Financial specialists suggest sitting down and listing everything your family needs or wants for the home, and prioritizing each of those goals. Then compare those prospective purchases to your budget so that you've got an idea which goals you can accomplish now and which will stay out of focus until 2007 or beyond.

You earn money for a purpose beyond saving and paying off debt. Keeping in mind the specific life-improving things you want to buy may motivate you to eliminate the wasteful consumption that short- circuits spending plans.


Insurance and estate planning are necessities that should be reviewed each year; the longer you wait, the bigger the potential problems. If your financial plan for 2006 included protecting your family better, but you haven't moved toward getting it done, there's a very simple question you face: "What am I waiting for?"

If you wait too long, and suffer a worst-case scenario, it's your family that will pay the price for your procrastination.


With those other, more-pressing elements covered, bring the focus back to investment performance.

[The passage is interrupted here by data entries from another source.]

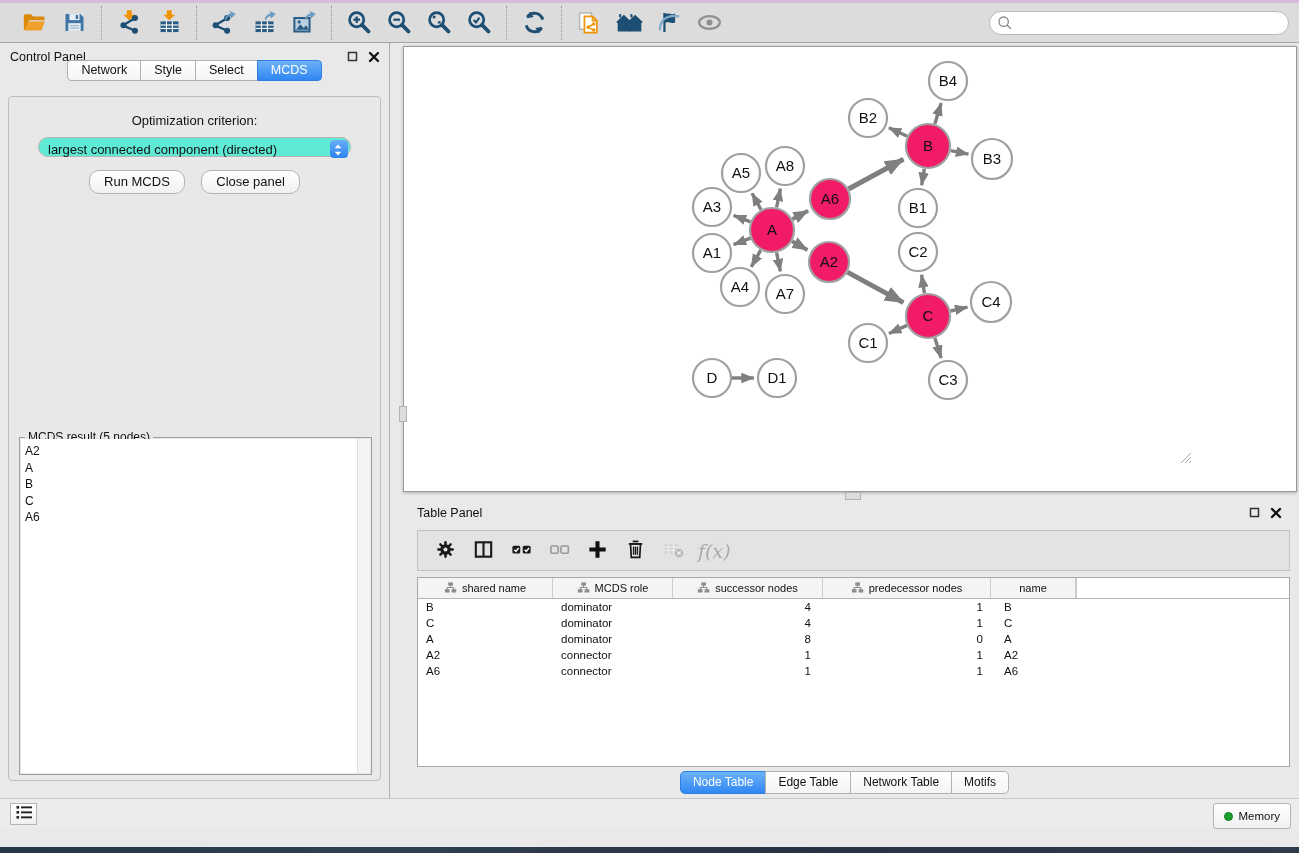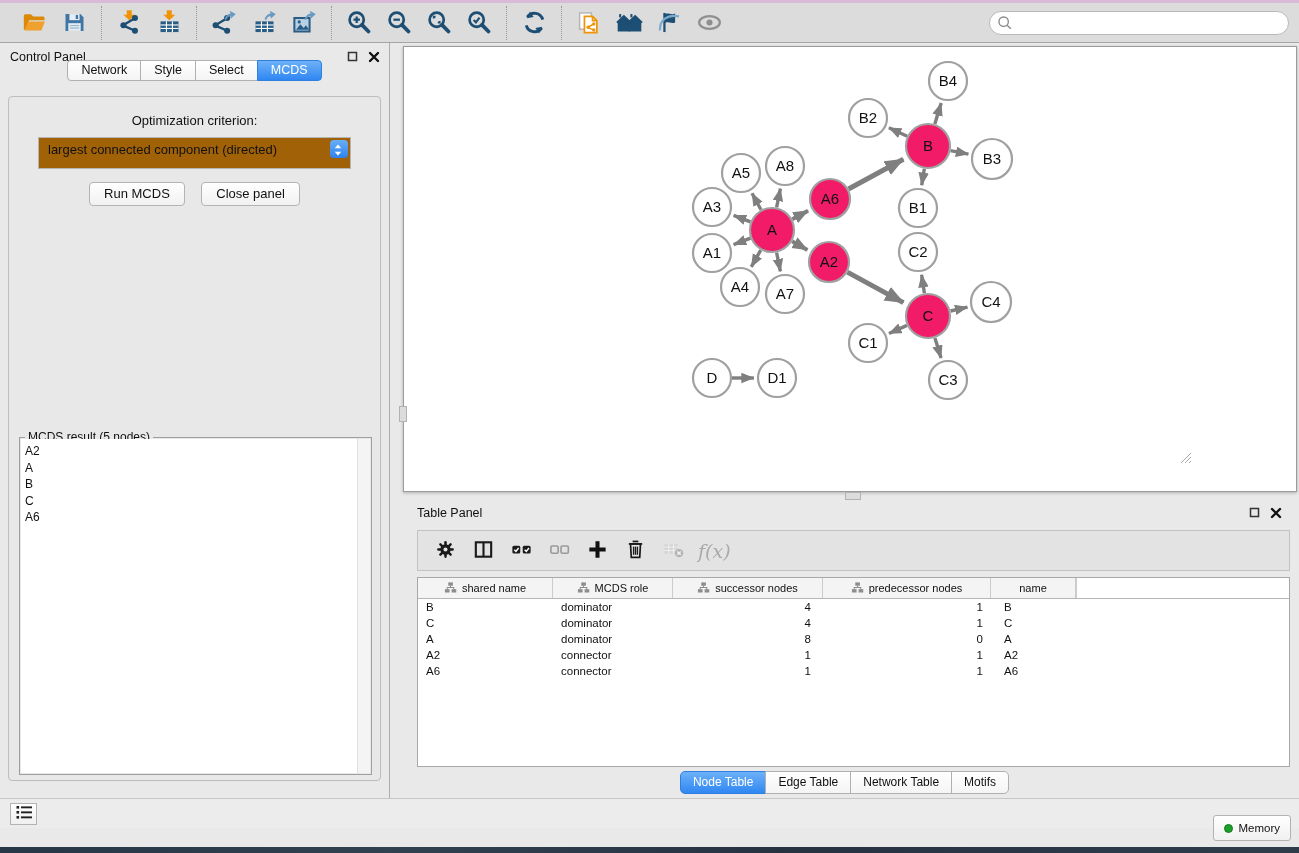--- a/index.html
+++ b/index.html
@@ -57,8 +57,8 @@
   .cp-content { position:absolute; left:8px; right:8px; top:53px; bottom:17px;
     background:#e8e8e8; border:1px solid #bdbdbd; border-radius:4px; }
   .opt-label { margin-top:16px; text-align:center; font-size:13px; color:#111; }
-  .criterion { position:relative; width:313px; height:32px; margin:9px auto 0;
-    background:#a16207; border:1px solid #b5b5b5; border-radius:0; }
+  .criterion { position:relative; width:313px; height:20px; margin:9px auto 0;
+    background:#5eead4; border:1px solid #b5b5b5; border-radius:12px; }
   .criterion .val { position:absolute; left:9px; top:4px; font-size:13px; color:#111;
     white-space:nowrap; }
   .criterion .stepper { position:absolute; right:2px; top:2px; width:18px; height:18px;

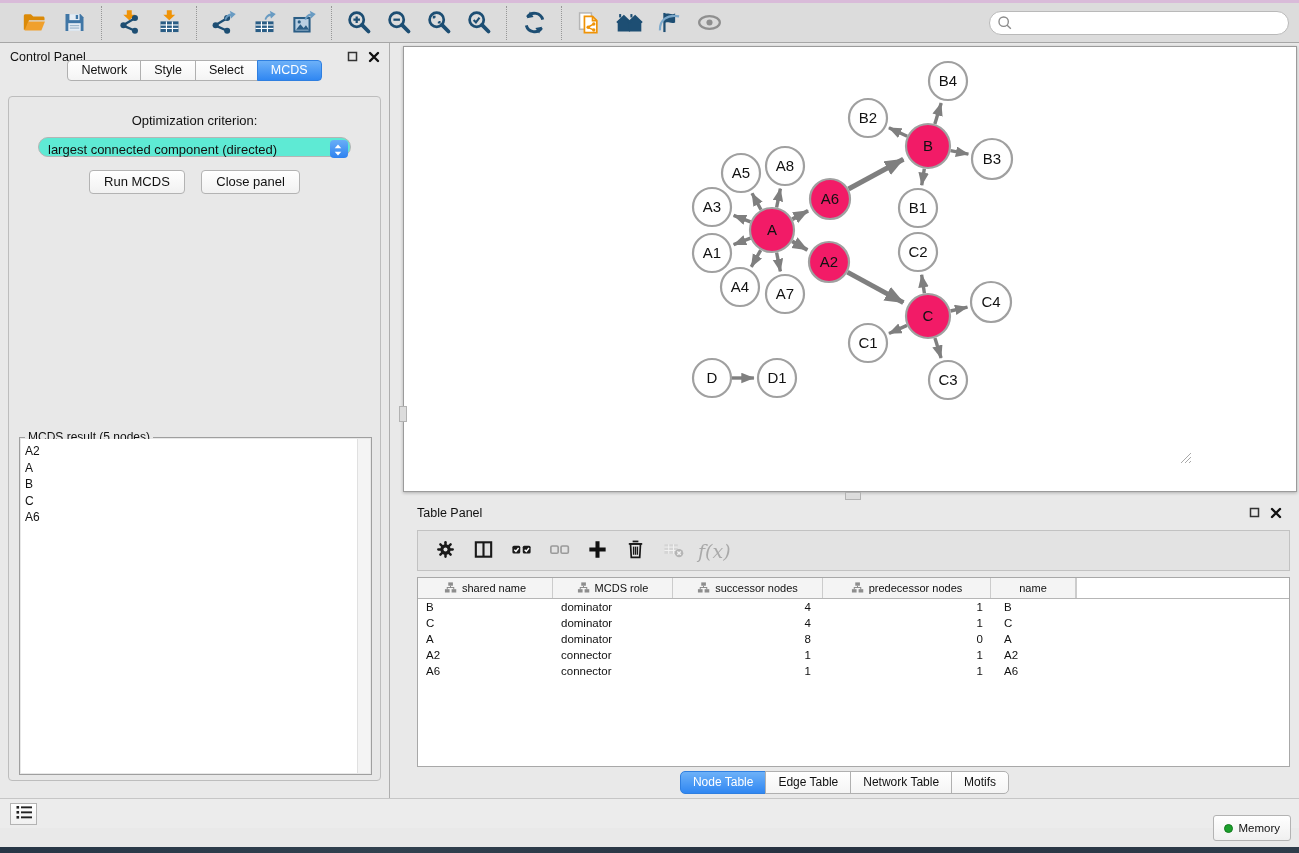--- a/index.html
+++ b/index.html
@@ -66,7 +66,7 @@
   .cp-buttons { margin-top:13px; text-align:center; }
   .btn { display:inline-block; font-size:13px; color:#111;
     background:linear-gradient(#ffffff,#f1f1f1); border:1px solid #b3b3b3;
-    border-radius:4px; padding:3px 14px 4px; margin:0 6px; cursor:default; }
+    border-radius:10px; padding:3px 14px 4px; margin:0 6px; cursor:default; }
   .result-box { position:absolute; left:10px; right:8px; top:340px; bottom:5px;
     border:1px solid #9f9f9f; }
   .result-legend { position:absolute; left:5px; top:-8px; background:#e8e8e8;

Examine your portfolio as a whole, in relation to relevant benchmarks. If money is divided into thirds, for example, with one part in large-cap stocks, another in small-company stocks, and the rest in bonds, compare performance to the Standard & Poor's 500 index (large-cap), the Russell 2000 (small-cap), and the rate of return on Treasury securities.

See if your individual investments beat those bogies, and then check out the portfolio as a whole to see if it delivered the returns you expected when you came up with an asset-allocation plan. Remember, your own needs and goals are the biggest factor in judging performance and strategy and seeing if you are on the right path for the future.